::: Recorded data

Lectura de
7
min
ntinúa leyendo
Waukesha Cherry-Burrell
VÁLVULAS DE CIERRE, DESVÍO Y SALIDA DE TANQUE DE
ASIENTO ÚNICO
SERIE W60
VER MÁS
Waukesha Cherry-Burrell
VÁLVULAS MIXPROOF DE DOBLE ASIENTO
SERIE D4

::::::
::: Recorded data

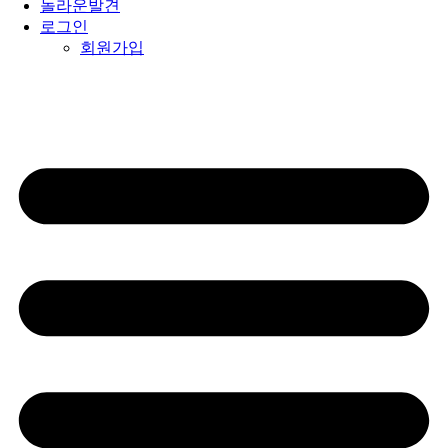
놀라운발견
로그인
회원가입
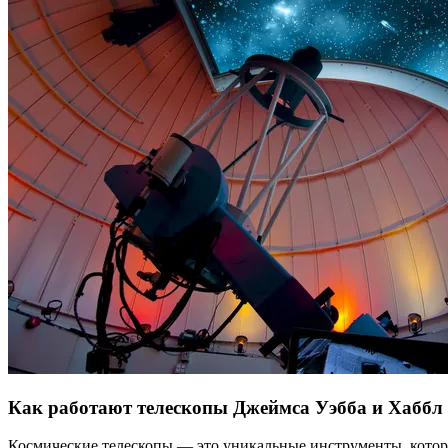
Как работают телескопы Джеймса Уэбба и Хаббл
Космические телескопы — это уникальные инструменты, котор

::::::

List all lines from the entries that include the word "VÁLVULAS".

▶ [Exercise solution]:
VÁLVULAS DE CIERRE, DESVÍO Y SALIDA DE TANQUE DE
VÁLVULAS MIXPROOF DE DOBLE ASIENTO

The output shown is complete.